图 1 光学锁相环与电学锁相环结构对比。(a) 电学锁相环结构示意图;(b) 光学锁相环结构示意图
Figure 1. Structural comparison of OPLL and PLL. (a) Diagram of PLL structure; (b) Diagram of OPLL structure
光学锁相环的基本工作原理为:待锁定激光器的激光频率与参考激光器的激光频率之间存在一定的频差时,两束激光相干混合后可由光电探测器探测到其拍频信号,然后由鉴相器对该拍频信号与已设定为预期偏频频率值的参考频率信号进行鉴频鉴相处理,得到与相位差成比例的鉴相误差电压信号,经环路滤波器处理后反馈至待锁定激光器进行调谐,从而使待锁定激光器的频率始终跟随参考激光器频率变化,实现两激光器之间的偏频锁定。
假设参考激光和待锁定激光是两个沿
$ {\textit{z}} $ 轴传播的的单色波,频率分别为$ {\omega }_{1} $ 和$ {\omega }_{2} $ ,则它们的波函数可写为:$$ {E_1} = a\;{\rm{cos}}\left( {{k_1}{\textit{z}} - {\omega _1}t} \right)$$ (1) $$ {E_2} = a\;{\rm{cos}}\left( {{k_2}{\textit{z}} - {\omega _2}t} \right) $$ (2) 两激光束合成后的光波强度为:
$$ \begin{split} I = {A^2} =& 4{a^2}{\rm{co}}{{\rm{s}}^2}\left( {{k_m}{\textit{z}} - {\omega _m}t} \right)=\\ & 2{a^2}\left[ {1 + {\rm{cos}}\;2\left( {{k_m}{\textit{z}} - {\omega _m}t} \right)} \right] \end{split} $$ (3) 式中:
${\omega _m} = \dfrac{1}{2}\left( {{\omega _1} - {\omega _2}} \right)$ ;${k_m} = \dfrac{1}{2}\left( {{k_1} - {k_2}} \right)$ 。
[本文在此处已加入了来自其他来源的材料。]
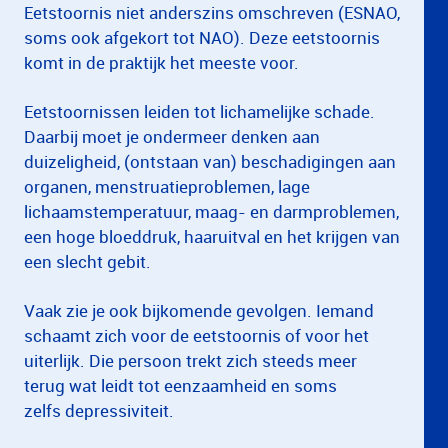
Eetstoornis niet anderszins omschreven (ESNAO,
soms ook afgekort tot NAO). Deze eetstoornis
komt in de praktijk het meeste voor.
Eetstoornissen leiden tot lichamelijke schade.
Daarbij moet je ondermeer denken aan
duizeligheid, (ontstaan van) beschadigingen aan
organen, menstruatieproblemen, lage
lichaamstemperatuur, maag- en darmproblemen,
een hoge bloeddruk, haaruitval en het krijgen van
een slecht gebit.
Vaak zie je ook bijkomende gevolgen. Iemand
schaamt zich voor de eetstoornis of voor het
uiterlijk. Die persoon trekt zich steeds meer
terug wat leidt tot eenzaamheid en soms
zelfs depressiviteit.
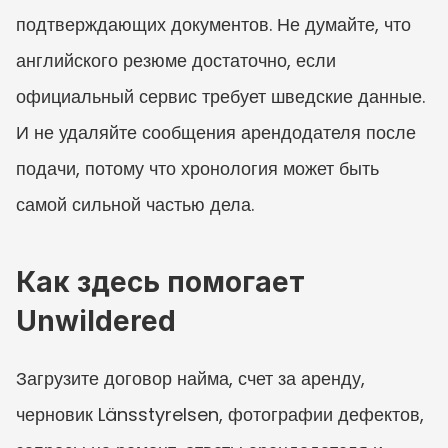
подтверждающих документов. Не думайте, что 
английского резюме достаточно, если 
официальный сервис требует шведские данные. 
И не удаляйте сообщения арендодателя после 
подачи, потому что хронология может быть 
самой сильной частью дела.
Как здесь помогает 
Unwildered
Загрузите договор найма, счет за аренду, 
черновик Länsstyrelsen, фотографии дефектов, 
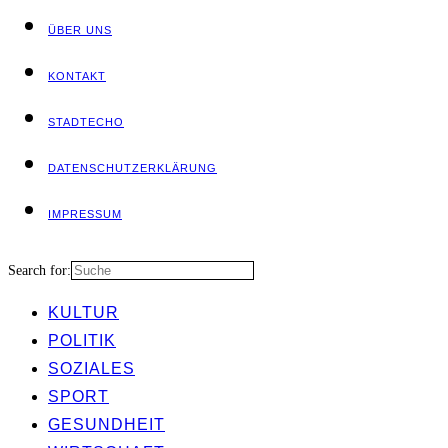
ÜBER UNS
KON­TAKT
STADT­ECHO
DATEN­SCHUTZ­ER­KLÄ­RUNG
IMPRES­SUM
Search for:
KUL­TUR
POLI­TIK
SOZIA­LES
SPORT
GESUND­HEIT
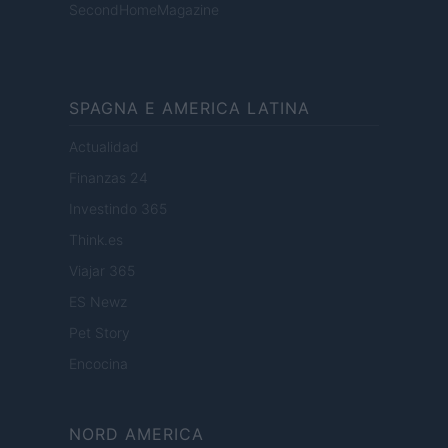
SecondHomeMagazine
SPAGNA E AMERICA LATINA
Actualidad
Finanzas 24
Investindo 365
Think.es
Viajar 365
ES Newz
Pet Story
Encocina
NORD AMERICA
由此可见,合成波的光强随时间和传播距离在0~
$ 4{a}^{2} $ 之间变化,这种光强交替变化的现象就是“拍频”。由上式可知,拍频频率为$ {2\omega }_{m} $ ,由于$ {\omega }_{m}= $ $ \dfrac{1}{2}\left({\omega }_{1}-{\omega }_{2}\right) $ ,因此拍频频率即为参考激光频率与待锁定激光频率之差。为了便于分析,我们假设参考激光的频率是不变的,且不考虑其他干扰因素,此时拍频信号的频率和相位仅受待锁定激光器频率和相位变化的影响。因此,完成拍频信号与本振频率参考信号之间频率和相位的锁定即可实现待锁定激光相对于参考激光的频率和相位锁定。光学锁相环的反馈部分则与传统电学锁相环类似,因此可以直接采用电学锁相环的理论对光学锁相环的电路部分进行分析。光学锁相环复频域的基本框图如图2所示。
在拉普拉斯变换域中,设输入到鉴相器的拍频信号为
${\theta }_{\rm beat}\left(s\right)$ ,频率参考源信号为${\theta }_{\rm ref}\left(s\right)$ ,则鉴相器输出的鉴相误差信号为:$$ {V}_{e}\left(s\right)={K}_{\rm PD}({\theta }_{\rm ref}-{\theta }_{\rm beat}) $$ (4) 鉴相误差信号经传输特性函数为
$ F\left(s\right) $ 的环路滤波电路以及环路传播延迟${\rm e}^{-s\tau }$ 后,反馈给待锁激光器,从而实现拍频信号的频率和相位锁定至频率参考源。整个系统的开环传递函数为:
$$ G\left(s\right)=\frac{{K}_{\rm PD}{K}_{\rm SL}F\left(s\right){\rm e}^{-s\tau }}{s} $$ (5) 则对应的闭环传递函数为:
$$ H\left(s\right)=\frac{G\left(s\right)}{1+G\left(s\right)}=\frac{{K}_{\rm PD}{K}_{\rm SL}F\left(s\right){\rm e}^{-s\tau }}{s+{K}_{\rm PD}{K}_{\rm SL}F\left(s\right){\rm e}^{-s\tau }} $$ (6) 以及误差传递函数为:
$$ \begin{array}{l} E\left( s \right) = \dfrac{1}{{1 + G\left( s \right)}} = 1 - H\left( s \right) \dfrac{s}{{s + {K_{\rm PD}}{K_{\rm SL}}F\left( s \right){{\rm e}^{ - s\tau }}}} \end{array} $$ (7) -
光学锁相环可以实现待锁定激光器相对于高精度频率参考源的锁定,在对激光频率稳定度要求很高的应用和研究中有重要作用。1964年,Enloe等人首次利用激光锁相环装置成功实现了两路单频He-Ne激光器的锁定[19],此后随着激光技术的发展,基于光学锁相环的激光偏频锁定方法也在不断进步。下面按照光学锁相环实现方法的不同对其采用的关键技术进行介绍。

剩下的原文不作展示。